All of the work to shadows is finally done (I think), and merged onto head. It'll appear in Conary 0.13, which should be out soon. We're waiting for Dave to finish some use flag reworking and we should be good to go. I don't doubt that shadows will be enhanced as people start playing with them. I just implemented the minimal structure for now. It's a pretty small patch all things considered; it's made me quite happy about the basic design of Conary.
Shadows are primarily a way of tracking changes to a package. Say you wanted to make a couple of changes to (say, building gcc without --enable-threads=posix). We'll start the shadow from 3.3.3-11 (normally you'd start at head, but I want to show how we track as well, and we need something newer to track to.
cvc shadow localhost@my:shadow /conary.specifix.com@spx:linux/3.3.3-11 gcc:source
Now that the shadow exists, checkout the shadowed recipe and make the change.

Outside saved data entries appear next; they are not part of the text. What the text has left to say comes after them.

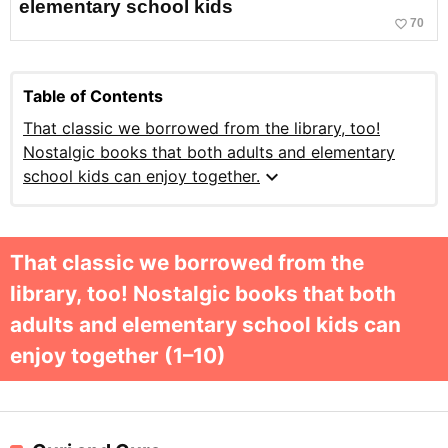
elementary school kids
favorite_border
70
Table of Contents
That classic we borrowed from the library, too!
Nostalgic books that both adults and elementary
expand_more
school kids can enjoy together.
That classic we borrowed from the
library, too! Nostalgic books that both
adults and elementary school kids can
enjoy together (1–10)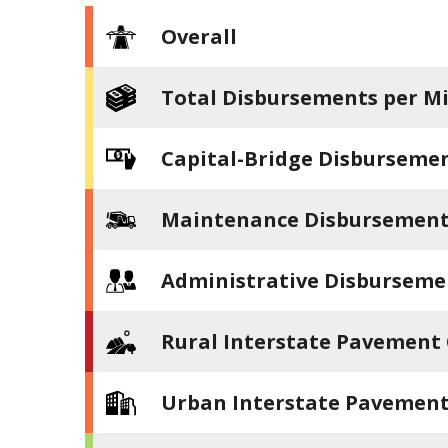
Overall
Total Disbursements per Mi
Capital-Bridge Disbursemen
Maintenance Disbursements
Administrative Disburseme
Rural Interstate Pavement
Urban Interstate Pavement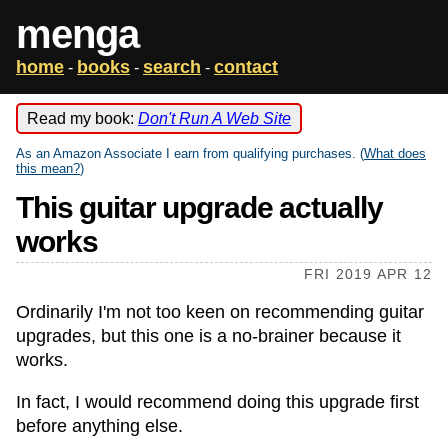
menga
home
books
search
contact
-
-
-
Read my book:
Don't Run A Web Site
As an Amazon Associate I earn from qualifying purchases. (
What does
this mean?
)
This guitar upgrade actually
works
FRI 2019 APR 12
Ordinarily I'm not too keen on recommending guitar
upgrades, but this one is a no-brainer because it
works.
In fact, I would recommend doing this upgrade first
before anything else.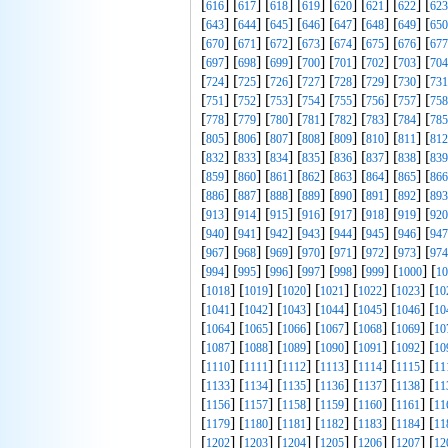
[
] [
] [
] [
] [
] [
] [
] [
616
617
618
619
620
621
622
623
[
] [
] [
] [
] [
] [
] [
] [
643
644
645
646
647
648
649
650
[
] [
] [
] [
] [
] [
] [
] [
670
671
672
673
674
675
676
677
[
] [
] [
] [
] [
] [
] [
] [
697
698
699
700
701
702
703
704
[
] [
] [
] [
] [
] [
] [
] [
724
725
726
727
728
729
730
731
[
] [
] [
] [
] [
] [
] [
] [
751
752
753
754
755
756
757
758
[
] [
] [
] [
] [
] [
] [
] [
778
779
780
781
782
783
784
785
[
] [
] [
] [
] [
] [
] [
] [
805
806
807
808
809
810
811
812
[
] [
] [
] [
] [
] [
] [
] [
832
833
834
835
836
837
838
839
[
] [
] [
] [
] [
] [
] [
] [
859
860
861
862
863
864
865
866
[
] [
] [
] [
] [
] [
] [
] [
886
887
888
889
890
891
892
893
[
] [
] [
] [
] [
] [
] [
] [
913
914
915
916
917
918
919
920
[
] [
] [
] [
] [
] [
] [
] [
940
941
942
943
944
945
946
947
[
] [
] [
] [
] [
] [
] [
] [
967
968
969
970
971
972
973
974
[
] [
] [
] [
] [
] [
] [
] [
994
995
996
997
998
999
1000
10
[
] [
] [
] [
] [
] [
] [
1018
1019
1020
1021
1022
1023
10
[
] [
] [
] [
] [
] [
] [
1041
1042
1043
1044
1045
1046
10
[
] [
] [
] [
] [
] [
] [
1064
1065
1066
1067
1068
1069
10
[
] [
] [
] [
] [
] [
] [
1087
1088
1089
1090
1091
1092
10
[
] [
] [
] [
] [
] [
] [
1110
1111
1112
1113
1114
1115
11
[
] [
] [
] [
] [
] [
] [
1133
1134
1135
1136
1137
1138
11
[
] [
] [
] [
] [
] [
] [
1156
1157
1158
1159
1160
1161
11
[
] [
] [
] [
] [
] [
] [
1179
1180
1181
1182
1183
1184
11
[
] [
] [
] [
] [
] [
] [
1202
1203
1204
1205
1206
1207
12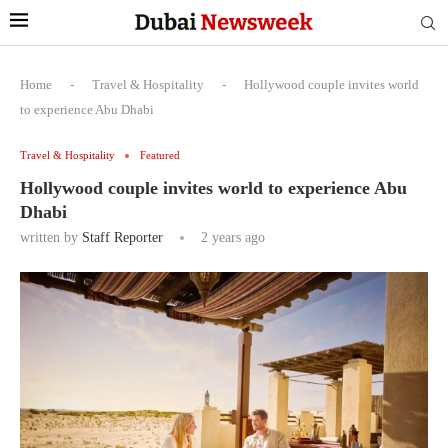
Home
-
Travel & Hospitality
-
Hollywood couple invites world
to experience Abu Dhabi
Travel & Hospitality
Featured
Hollywood couple invites world to experience Abu
Dhabi
written by
Staff Reporter
2 years ago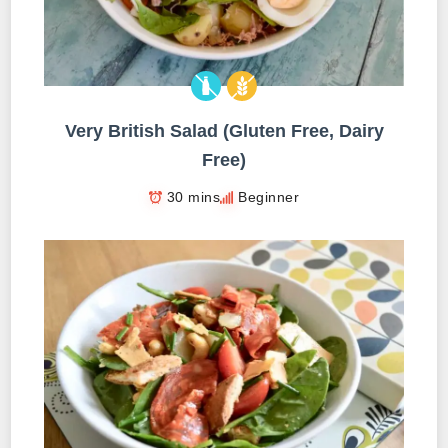
Very British Salad (Gluten Free, Dairy
Free)
30 mins
Beginner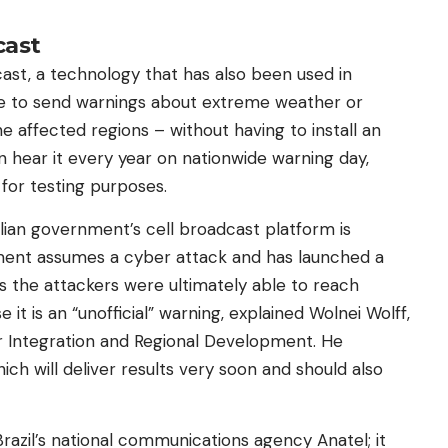
cast
ast, a technology that has also been used in
le to send warnings about extreme weather or
he affected regions – without having to install an
an hear it every year on nationwide warning day,
 for testing purposes.
ilian government’s cell broadcast platform is
ment assumes a cyber attack and has launched a
s the attackers were ultimately able to reach
t is an “unofficial” warning, explained Wolnei Wolff,
or Integration and Regional Development. He
ich will deliver results very soon and should also
razil’s national communications agency Anatel; it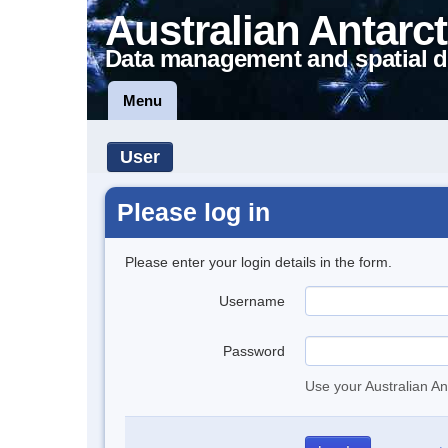
Australian Antarct
Data management and spatial d
Menu
User
Please log in
Please enter your login details in the form.
Username
Password
Use your Australian An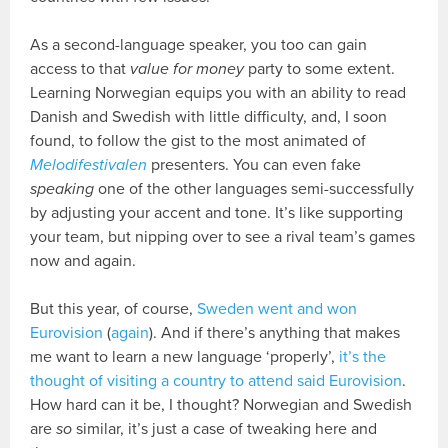
As a second-language speaker, you too can gain
access to that
value for money
party to some extent.
Learning Norwegian equips you with an ability to read
Danish and Swedish with little difficulty, and, I soon
found, to follow the gist to the most animated of
Melodifestivalen
presenters. You can even fake
speaking
one of the other languages semi-successfully
by adjusting your accent and tone. It’s like supporting
your team, but nipping over to see a rival team’s games
now and again.
But this year, of course,
Sweden went and won
Eurovision
(
again
). And if there’s anything that makes
me want to learn a new language ‘properly’,
it’s the
thought of visiting a country to attend said Eurovision
.
How hard can it be, I thought? Norwegian and Swedish
are
so
similar, it’s just a case of tweaking here and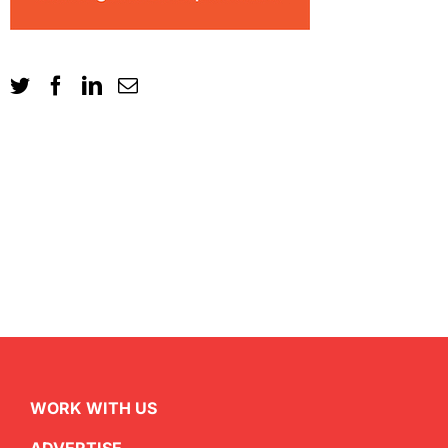
WORK WITH US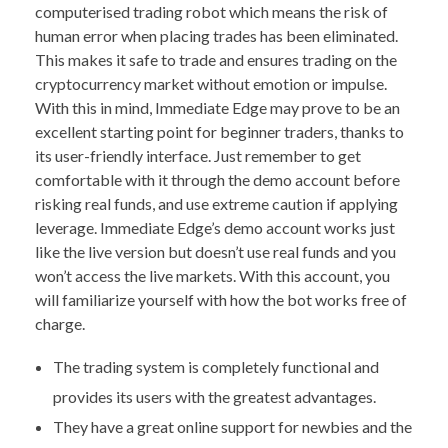
computerised trading robot which means the risk of
human error when placing trades has been eliminated.
This makes it safe to trade and ensures trading on the
cryptocurrency market without emotion or impulse.
With this in mind, Immediate Edge may prove to be an
excellent starting point for beginner traders, thanks to
its user-friendly interface. Just remember to get
comfortable with it through the demo account before
risking real funds, and use extreme caution if applying
leverage. Immediate Edge’s demo account works just
like the live version but doesn’t use real funds and you
won’t access the live markets. With this account, you
will familiarize yourself with how the bot works free of
charge.
The trading system is completely functional and
provides its users with the greatest advantages.
They have a great online support for newbies and the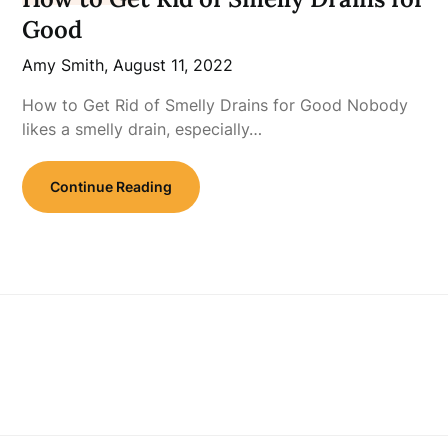
Good
Amy Smith,
August 11, 2022
How to Get Rid of Smelly Drains for Good Nobody
likes a smelly drain, especially…
Continue Reading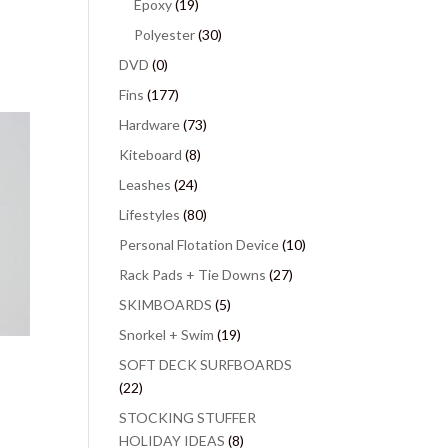
Epoxy
(19)
Polyester
(30)
DVD
(0)
Fins
(177)
Hardware
(73)
Kiteboard
(8)
Leashes
(24)
Lifestyles
(80)
Personal Flotation Device
(10)
Rack Pads + Tie Downs
(27)
SKIMBOARDS
(5)
Snorkel + Swim
(19)
SOFT DECK SURFBOARDS
(22)
STOCKING STUFFER
HOLIDAY IDEAS
(8)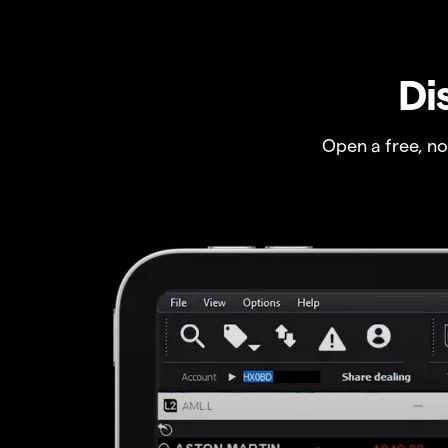
Di
Open a free, n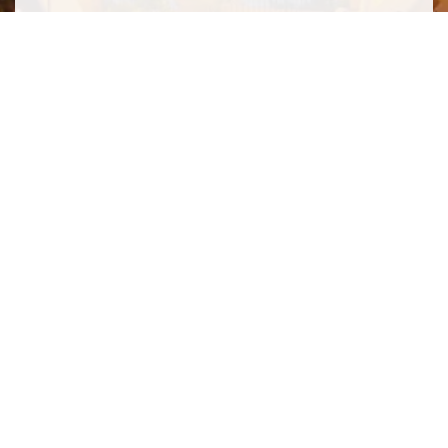
SIGN ME UP TO YOUR MAILING LIST! I ACCEPT YOUR
PRIVACY POLICY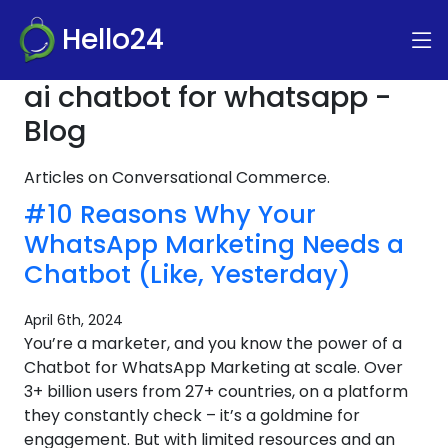
Hello24
ai chatbot for whatsapp -
Blog
Articles on Conversational Commerce.
#10 Reasons Why Your
WhatsApp Marketing Needs a
Chatbot (Like, Yesterday)
April 6th, 2024
You’re a marketer, and you know the power of a
Chatbot for WhatsApp Marketing at scale. Over
3+ billion users from 27+ countries, on a platform
they constantly check – it’s a goldmine for
engagement. But with limited resources and an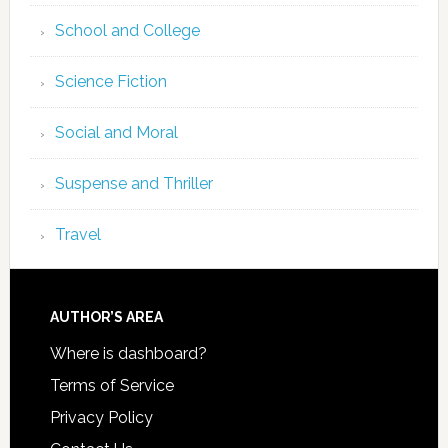
School and College
Science Fiction
Social and Moral
Suspense and Thriller
Travel
AUTHOR’S AREA
Where is dashboard?
Terms of Service
Privacy Policy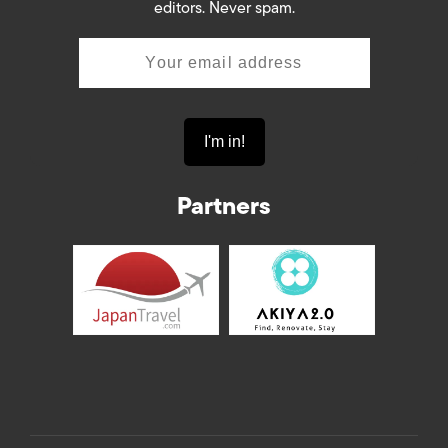
editors. Never spam.
Partners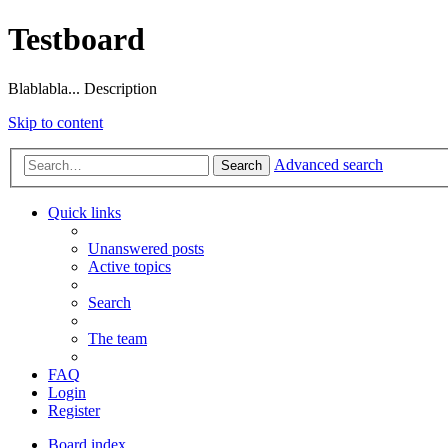
Testboard
Blablabla... Description
Skip to content
Advanced search
Search
Quick links
Unanswered posts
Active topics
Search
The team
FAQ
Login
Register
Board index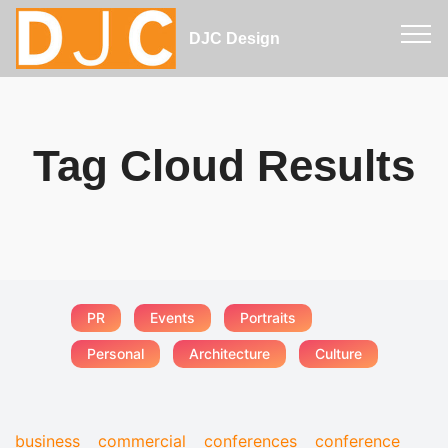
DJC Design
Tag Cloud Results
PR
Events
Portraits
Personal
Architecture
Culture
business
commercial
conferences
conference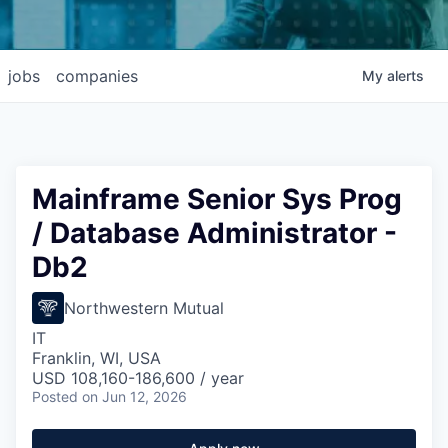
jobs
companies
My
alerts
Mainframe Senior Sys Prog
/ Database Administrator -
Db2
Northwestern Mutual
IT
Franklin, WI, USA
USD 108,160-186,600 / year
Posted
on Jun 12, 2026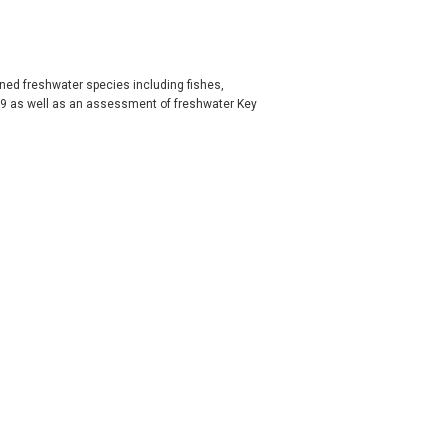
ened freshwater species including fishes,
009 as well as an assessment of freshwater Key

cvc checkout gcc=localhost@my:shadow cd gcc vi gcc.recipe cvc commit --message "modified version with --enable-threads removed" conary rq gcc:source=localhost@my:shadow
See that the version of gcc:source is 3.3.3-11.1? The .1 means that there is one change on the shadow. Now, how would you merge this with 3.3.3-12? That's easy.
cvc merge cvc diff
See how the original change was preserved? Now do a commit:
cvc commit --message "merged with 3.3.3-12" conary rq gcc:source=localhost@my:shadow
And you'll see 3.3.3-12.1 is the new version. Cool, huh?